На двери в ванную была приклеена большая испанская афиша корриды с тореадором, поражающим чёрного быка. С крупной надписью: «Виктор Некрасов выступает в воскресенье». В коридоре красовалась афишка, заказанная в Америке, с оплечным портретом писателя и надписью: «Разыскивается Виктор Некрасов».
Над входом была повешена нарисованная маслом на куске жести картинка в стиле примитивизма – «Посадил дед репку». Вместо глаз у мышки – два блестящих осколочка елочной игрушки. Жестянку подарил в меру умалишённый киевский художник, получив, конечно, от растроганного писателя несколько рублей на пропой души.
На столике стояла чуть помятая эмалированная кружка. С царским вензелем, с гербом Российской империи и датой «1896». Из-за таких посудин, которые начали бесплатно раздавать народу в день коронации, и произошла знаменитая давка на Ходынском поле, приведшая к гибели чуть ли не тысячи человек…
Рисунки старшего брата, Коли Некрасова, – молнии, взрывы, искажённые лица, рваные тела, яркие краски, ужас глазами чувствительного юноши… Его запороли до смерти и бросили в реку петлюровцы, приняв за иностранного шпиона: семья Некрасовых тогда недавно вернулась из Парижа, и мальчик говорил только по-французски…
В тесном кабинете писателя всё было продумано, как в кумирне.
В 1985 году Виктор Платонович позвал меня сделать фотографии интерьера. Водил по квартире, указывал – давай здесь, вот это, теперь отсюда! И это тоже! Сооружал на письменном столе и на полочках в кабинете композиции и инсталляции. Быстренько обустраивал некие натюрморты, передвигал свои штучки-мучки, чтобы они выглядели позанимательней. Теперь это мне память…
Распрекрасный 1986-й
Как всё чудесно складывалось в этот предпоследний год его жизни – беззаботный 1986-й!
Некрасов возобновил долгие одинокие прогулки по Парижу. Несколько раз он приглашал пройтись и меня, но я отъюливал, отговаривался занятостью. Лишь однажды мы пошли прогуляться вместе.
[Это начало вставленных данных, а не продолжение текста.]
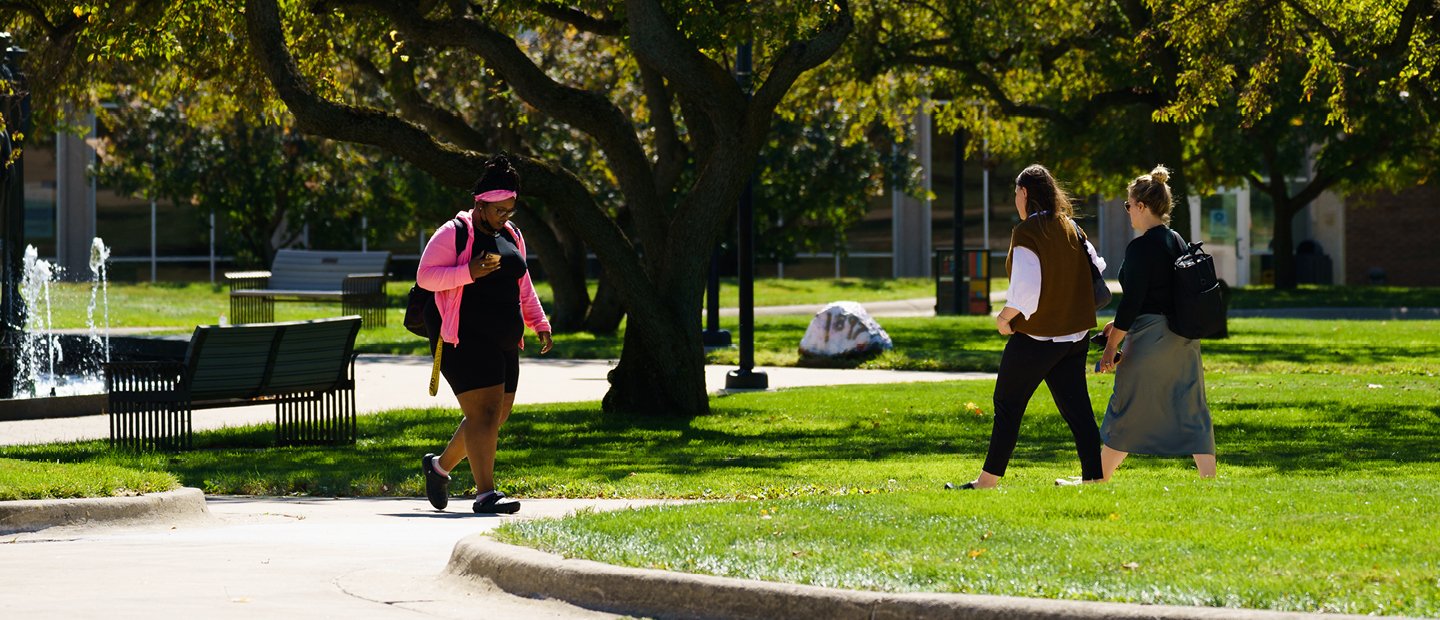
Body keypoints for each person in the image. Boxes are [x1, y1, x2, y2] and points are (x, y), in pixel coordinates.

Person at [952, 164, 1106, 490]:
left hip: (1037, 338)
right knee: (1078, 411)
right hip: (1074, 336)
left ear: (1024, 193)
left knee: (1007, 405)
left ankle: (987, 481)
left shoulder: (1027, 233)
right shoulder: (1072, 227)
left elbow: (1026, 292)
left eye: (1016, 194)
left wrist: (1004, 318)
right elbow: (1097, 267)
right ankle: (1094, 478)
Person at [416, 155, 553, 514]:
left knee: (496, 415)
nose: (505, 216)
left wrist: (539, 322)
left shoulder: (512, 235)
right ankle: (486, 495)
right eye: (498, 210)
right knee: (485, 413)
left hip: (504, 336)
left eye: (510, 209)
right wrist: (469, 271)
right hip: (463, 336)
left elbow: (523, 282)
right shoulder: (454, 233)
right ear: (480, 204)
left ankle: (439, 467)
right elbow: (425, 276)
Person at [1096, 165, 1216, 479]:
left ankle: (1098, 477)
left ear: (1142, 206)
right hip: (1184, 337)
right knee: (1192, 408)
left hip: (1150, 338)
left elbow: (1133, 302)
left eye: (1128, 205)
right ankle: (1209, 479)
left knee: (1126, 404)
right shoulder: (1176, 240)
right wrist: (1116, 329)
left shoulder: (1140, 248)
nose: (1127, 212)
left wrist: (1111, 346)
Париж являет собой пример пресловутого советского долгостроя, говаривал Некрасов. Траншеи, свинорой, рвы и котлованы скоропостижно возникают в самом невинном месте, преимущественно, однако, на проезжей части наиболее оживлённых улиц. Сколько помню, вот уже треть века старые здания неустанно выпотрашивают и в корне переделывают. Сохраняются только столетней давности фасады. Другие дома ожидают своей очереди покорно, как овцы на стрижку. Зато потом прекрасные эти улицы радуют глаз и душу. Такие они светозарные, благочинные, домашние…
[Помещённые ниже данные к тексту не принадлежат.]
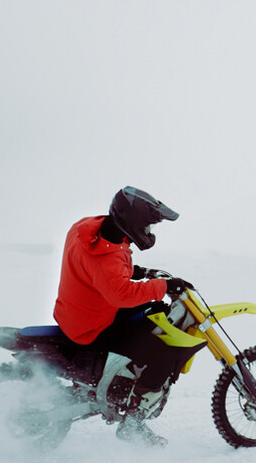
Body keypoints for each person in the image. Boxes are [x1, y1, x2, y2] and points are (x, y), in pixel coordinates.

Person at [53, 186, 194, 445]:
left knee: (153, 314)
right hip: (92, 326)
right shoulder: (106, 258)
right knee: (164, 351)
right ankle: (132, 421)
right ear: (133, 223)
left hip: (76, 309)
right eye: (149, 226)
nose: (150, 231)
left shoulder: (86, 229)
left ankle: (125, 379)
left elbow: (104, 272)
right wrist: (164, 287)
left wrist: (135, 270)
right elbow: (120, 293)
Мы пофланировали вдоль Сены. Букинисты на набережной уже не манили, давно стало понятно, что всё это для несмышленых приезжих, ничего путного там не сыщешь. Не задерживаясь, дошли до зоологического магазина возле громадного универмага «Самаритэн». Давай купим попугайчиков, обрадовался В.П., увидев милых и весёлых птичек. Представляешь, мол, как наши женщины обрадуются. Сильно сомневаясь в этом, я напугал его бестолковой птичьей болтовнёй, от которой, по слухам, нет спасу.
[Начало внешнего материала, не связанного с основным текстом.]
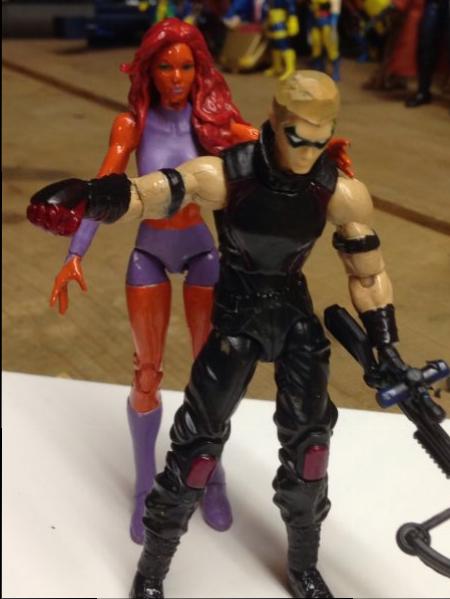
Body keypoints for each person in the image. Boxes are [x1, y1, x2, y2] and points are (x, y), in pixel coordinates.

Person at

Возвращаясь на площадь Конкорд по улице Риволи, зашли в любимый английский магазин «Галиньяни». Как всегда, были куплены почтовые открытки и сухое печенье, в котором В.П. находил особый вкус. Тут уж сам бог велел взглянуть на вновь открытый Пале-Рояль – площадь в окружении зданий семнадцатого века была свежеутыкана множеством разновысоких мраморных пеньков, сине-белых, полосатых, – печально известные колонны скульптора Бурена, придуманные по заказу его приятеля, министра культуры. Туристы становились на колонные обрубки и принимали позы, надеясь на занятные фотографии. Редкие парижане смотрели осуждающе. Мы тоже взгромоздились, дурачились, стоя на одной ноге, томно складывали руки над головой, как принцесса-лебедь Одетта…
А вот архитектор Риккардо Бофил был давним знакомым Некрасова – по журнальным вырезкам, которые В.П. собирал в отдельной папочке. Придумывал Риккардо жилые дома монструозных размеров, которые нравились и Некрасову. Хотя всё это частично наводило на мысль об Альберте Шпеере, о дуче Италии Муссолини и о московской гостинице «Украина».